=== Goal of the exercise ===
For the entries below, the result should be an exact transcription of the lines from the one with "约瑟夫·卡尔森: 这个投资组合跑赢了标普500指数和QQQ。" up to and including the one with "visualization, not visible.*", and only those.

<<<<

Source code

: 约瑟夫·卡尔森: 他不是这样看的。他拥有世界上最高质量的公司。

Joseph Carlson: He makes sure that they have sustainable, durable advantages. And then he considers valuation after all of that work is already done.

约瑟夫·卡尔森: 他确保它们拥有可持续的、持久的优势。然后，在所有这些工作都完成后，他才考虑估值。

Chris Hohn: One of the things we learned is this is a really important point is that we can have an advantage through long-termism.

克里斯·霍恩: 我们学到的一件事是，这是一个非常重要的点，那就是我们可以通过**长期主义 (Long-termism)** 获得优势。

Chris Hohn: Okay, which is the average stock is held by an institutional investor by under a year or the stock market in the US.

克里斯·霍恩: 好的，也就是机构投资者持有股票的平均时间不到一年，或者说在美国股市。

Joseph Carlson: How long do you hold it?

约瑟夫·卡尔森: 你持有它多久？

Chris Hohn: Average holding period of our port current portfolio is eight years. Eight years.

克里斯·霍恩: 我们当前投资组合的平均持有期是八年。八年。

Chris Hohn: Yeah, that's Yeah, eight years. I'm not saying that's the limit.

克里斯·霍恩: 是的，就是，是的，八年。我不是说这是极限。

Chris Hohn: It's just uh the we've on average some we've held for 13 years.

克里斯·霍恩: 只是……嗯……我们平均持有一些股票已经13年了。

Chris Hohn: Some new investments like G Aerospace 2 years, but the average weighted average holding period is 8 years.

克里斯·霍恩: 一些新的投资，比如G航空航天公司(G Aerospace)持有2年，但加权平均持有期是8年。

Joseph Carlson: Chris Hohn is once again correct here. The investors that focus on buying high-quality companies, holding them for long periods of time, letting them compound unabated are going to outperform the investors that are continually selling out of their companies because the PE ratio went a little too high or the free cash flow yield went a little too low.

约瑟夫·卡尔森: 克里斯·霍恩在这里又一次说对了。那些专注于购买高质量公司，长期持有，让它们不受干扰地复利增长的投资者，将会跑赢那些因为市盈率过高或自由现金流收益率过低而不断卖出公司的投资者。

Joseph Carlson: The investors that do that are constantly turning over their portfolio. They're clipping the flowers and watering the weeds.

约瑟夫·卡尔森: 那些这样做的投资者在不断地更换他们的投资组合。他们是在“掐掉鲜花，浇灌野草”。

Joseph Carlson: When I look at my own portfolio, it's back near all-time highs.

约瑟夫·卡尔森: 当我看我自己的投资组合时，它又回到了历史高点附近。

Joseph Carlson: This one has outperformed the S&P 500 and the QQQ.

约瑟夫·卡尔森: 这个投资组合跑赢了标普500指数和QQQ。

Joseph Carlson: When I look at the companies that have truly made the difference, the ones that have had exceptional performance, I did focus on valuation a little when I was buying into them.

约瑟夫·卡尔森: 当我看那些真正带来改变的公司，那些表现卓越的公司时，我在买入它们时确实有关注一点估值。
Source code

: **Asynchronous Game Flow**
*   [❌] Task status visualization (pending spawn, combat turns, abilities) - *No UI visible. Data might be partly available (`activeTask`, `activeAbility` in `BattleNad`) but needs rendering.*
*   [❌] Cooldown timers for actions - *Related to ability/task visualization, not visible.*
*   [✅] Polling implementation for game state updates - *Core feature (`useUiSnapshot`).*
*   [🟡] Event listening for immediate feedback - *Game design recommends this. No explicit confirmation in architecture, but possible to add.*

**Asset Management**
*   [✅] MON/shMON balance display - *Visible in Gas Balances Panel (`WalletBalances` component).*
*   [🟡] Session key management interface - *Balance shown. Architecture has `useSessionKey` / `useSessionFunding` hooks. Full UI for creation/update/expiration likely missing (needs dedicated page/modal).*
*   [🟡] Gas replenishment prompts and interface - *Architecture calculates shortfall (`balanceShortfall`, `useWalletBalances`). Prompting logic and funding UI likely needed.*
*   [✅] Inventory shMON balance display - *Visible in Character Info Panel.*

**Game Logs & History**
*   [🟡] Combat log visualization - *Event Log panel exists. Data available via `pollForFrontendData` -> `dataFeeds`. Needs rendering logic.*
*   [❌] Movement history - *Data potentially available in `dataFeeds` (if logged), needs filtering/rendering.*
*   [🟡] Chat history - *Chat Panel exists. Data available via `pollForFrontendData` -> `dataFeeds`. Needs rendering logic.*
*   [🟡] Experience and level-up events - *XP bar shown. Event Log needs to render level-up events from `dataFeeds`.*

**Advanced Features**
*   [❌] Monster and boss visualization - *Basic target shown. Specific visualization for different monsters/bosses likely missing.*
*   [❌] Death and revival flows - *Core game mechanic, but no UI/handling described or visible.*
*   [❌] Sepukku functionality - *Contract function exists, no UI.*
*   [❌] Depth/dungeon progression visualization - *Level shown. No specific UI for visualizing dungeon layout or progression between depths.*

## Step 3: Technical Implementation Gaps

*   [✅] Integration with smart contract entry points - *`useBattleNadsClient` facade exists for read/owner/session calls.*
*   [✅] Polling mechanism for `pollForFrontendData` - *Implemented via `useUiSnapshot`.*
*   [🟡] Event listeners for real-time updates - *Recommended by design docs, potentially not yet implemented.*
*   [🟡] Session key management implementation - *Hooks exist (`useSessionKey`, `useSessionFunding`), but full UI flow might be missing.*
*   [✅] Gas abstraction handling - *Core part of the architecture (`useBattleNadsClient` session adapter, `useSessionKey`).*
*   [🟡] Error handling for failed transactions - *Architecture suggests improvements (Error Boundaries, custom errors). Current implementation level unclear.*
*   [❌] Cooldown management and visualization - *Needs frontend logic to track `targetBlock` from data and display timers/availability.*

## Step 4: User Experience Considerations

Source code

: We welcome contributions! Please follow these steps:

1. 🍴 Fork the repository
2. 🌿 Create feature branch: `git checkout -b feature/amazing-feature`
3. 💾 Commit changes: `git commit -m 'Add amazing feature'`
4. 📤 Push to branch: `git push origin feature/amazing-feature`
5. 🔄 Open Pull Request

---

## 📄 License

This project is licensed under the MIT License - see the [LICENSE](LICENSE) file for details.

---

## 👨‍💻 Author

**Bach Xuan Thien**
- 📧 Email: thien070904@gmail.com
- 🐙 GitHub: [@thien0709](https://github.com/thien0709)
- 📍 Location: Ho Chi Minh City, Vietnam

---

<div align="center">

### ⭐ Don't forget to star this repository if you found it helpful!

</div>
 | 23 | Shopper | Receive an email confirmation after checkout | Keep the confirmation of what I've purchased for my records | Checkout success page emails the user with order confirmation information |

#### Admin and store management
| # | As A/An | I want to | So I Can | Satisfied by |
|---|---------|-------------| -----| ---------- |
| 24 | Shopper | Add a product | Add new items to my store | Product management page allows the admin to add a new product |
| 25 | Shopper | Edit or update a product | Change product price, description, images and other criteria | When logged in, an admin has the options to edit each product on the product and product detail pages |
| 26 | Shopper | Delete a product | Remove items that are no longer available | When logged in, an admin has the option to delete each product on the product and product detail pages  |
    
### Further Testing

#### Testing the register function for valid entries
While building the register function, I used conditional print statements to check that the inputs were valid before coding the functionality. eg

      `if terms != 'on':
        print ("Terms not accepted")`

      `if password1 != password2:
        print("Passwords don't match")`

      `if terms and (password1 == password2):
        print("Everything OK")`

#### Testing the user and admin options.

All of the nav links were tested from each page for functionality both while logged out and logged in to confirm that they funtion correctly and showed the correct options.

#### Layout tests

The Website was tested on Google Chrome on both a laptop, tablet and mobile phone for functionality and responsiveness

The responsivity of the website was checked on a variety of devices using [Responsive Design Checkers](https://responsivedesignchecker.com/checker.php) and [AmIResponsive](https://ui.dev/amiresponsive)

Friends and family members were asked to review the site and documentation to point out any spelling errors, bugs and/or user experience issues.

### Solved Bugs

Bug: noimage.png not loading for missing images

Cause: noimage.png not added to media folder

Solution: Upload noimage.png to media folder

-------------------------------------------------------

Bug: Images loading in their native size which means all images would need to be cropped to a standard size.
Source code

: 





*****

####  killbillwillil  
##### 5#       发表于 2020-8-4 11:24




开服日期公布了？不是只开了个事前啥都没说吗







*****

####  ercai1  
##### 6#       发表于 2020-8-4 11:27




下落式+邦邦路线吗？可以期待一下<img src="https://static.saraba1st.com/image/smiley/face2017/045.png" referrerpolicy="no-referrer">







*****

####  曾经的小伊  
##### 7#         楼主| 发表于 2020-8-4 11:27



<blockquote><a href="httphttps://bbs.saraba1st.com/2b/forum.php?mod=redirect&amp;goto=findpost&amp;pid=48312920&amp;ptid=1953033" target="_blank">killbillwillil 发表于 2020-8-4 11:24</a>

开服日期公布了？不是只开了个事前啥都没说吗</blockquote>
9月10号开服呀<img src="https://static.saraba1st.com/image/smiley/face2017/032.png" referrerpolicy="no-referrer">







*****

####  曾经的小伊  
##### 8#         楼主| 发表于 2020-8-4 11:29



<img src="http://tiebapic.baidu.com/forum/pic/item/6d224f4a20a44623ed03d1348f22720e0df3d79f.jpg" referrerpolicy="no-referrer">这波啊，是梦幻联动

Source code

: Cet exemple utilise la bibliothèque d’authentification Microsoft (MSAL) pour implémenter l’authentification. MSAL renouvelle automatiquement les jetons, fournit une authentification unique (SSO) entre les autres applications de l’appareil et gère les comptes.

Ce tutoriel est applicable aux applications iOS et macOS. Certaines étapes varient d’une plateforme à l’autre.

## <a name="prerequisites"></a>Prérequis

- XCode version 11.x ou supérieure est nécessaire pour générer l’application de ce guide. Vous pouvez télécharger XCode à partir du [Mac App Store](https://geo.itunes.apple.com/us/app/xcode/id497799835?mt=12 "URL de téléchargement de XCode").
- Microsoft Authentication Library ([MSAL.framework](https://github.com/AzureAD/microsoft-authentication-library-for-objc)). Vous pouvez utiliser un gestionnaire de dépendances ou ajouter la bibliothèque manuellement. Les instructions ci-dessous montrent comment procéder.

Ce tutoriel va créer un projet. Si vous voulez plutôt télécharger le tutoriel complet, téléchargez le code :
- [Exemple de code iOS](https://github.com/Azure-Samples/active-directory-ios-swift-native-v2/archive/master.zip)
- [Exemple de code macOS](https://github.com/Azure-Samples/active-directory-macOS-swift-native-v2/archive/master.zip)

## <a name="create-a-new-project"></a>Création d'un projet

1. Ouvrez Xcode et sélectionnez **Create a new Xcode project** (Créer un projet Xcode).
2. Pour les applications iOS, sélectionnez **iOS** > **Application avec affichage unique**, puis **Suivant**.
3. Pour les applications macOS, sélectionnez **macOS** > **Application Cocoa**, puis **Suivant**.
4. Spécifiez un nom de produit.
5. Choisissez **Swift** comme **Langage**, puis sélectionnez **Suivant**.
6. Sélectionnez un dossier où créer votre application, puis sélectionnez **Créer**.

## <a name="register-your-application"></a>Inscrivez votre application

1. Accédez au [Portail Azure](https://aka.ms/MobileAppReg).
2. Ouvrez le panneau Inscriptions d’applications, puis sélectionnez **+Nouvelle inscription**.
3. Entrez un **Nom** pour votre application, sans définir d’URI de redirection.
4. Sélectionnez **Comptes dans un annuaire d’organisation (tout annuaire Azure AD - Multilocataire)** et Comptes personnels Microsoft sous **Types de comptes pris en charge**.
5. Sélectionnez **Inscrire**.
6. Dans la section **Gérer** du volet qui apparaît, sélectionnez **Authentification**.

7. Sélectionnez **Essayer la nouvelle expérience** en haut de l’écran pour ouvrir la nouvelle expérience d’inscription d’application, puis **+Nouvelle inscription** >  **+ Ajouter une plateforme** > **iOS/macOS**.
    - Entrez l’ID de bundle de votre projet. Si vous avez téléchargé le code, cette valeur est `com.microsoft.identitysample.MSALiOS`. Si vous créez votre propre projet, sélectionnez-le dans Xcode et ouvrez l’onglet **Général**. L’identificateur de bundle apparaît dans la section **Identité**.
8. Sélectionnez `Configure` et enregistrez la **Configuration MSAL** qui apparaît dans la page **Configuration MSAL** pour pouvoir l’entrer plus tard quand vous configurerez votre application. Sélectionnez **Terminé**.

>>>>

=== Result of this task ===
约瑟夫·卡尔森: 这个投资组合跑赢了标普500指数和QQQ。

Joseph Carlson: When I look at the companies that have truly made the difference, the ones that have had exceptional performance, I did focus on valuation a little when I was buying into them.

约瑟夫·卡尔森: 当我看那些真正带来改变的公司，那些表现卓越的公司时，我在买入它们时确实有关注一点估值。
Source code

: **Asynchronous Game Flow**
*   [❌] Task status visualization (pending spawn, combat turns, abilities) - *No UI visible. Data might be partly available (`activeTask`, `activeAbility` in `BattleNad`) but needs rendering.*
*   [❌] Cooldown timers for actions - *Related to ability/task visualization, not visible.*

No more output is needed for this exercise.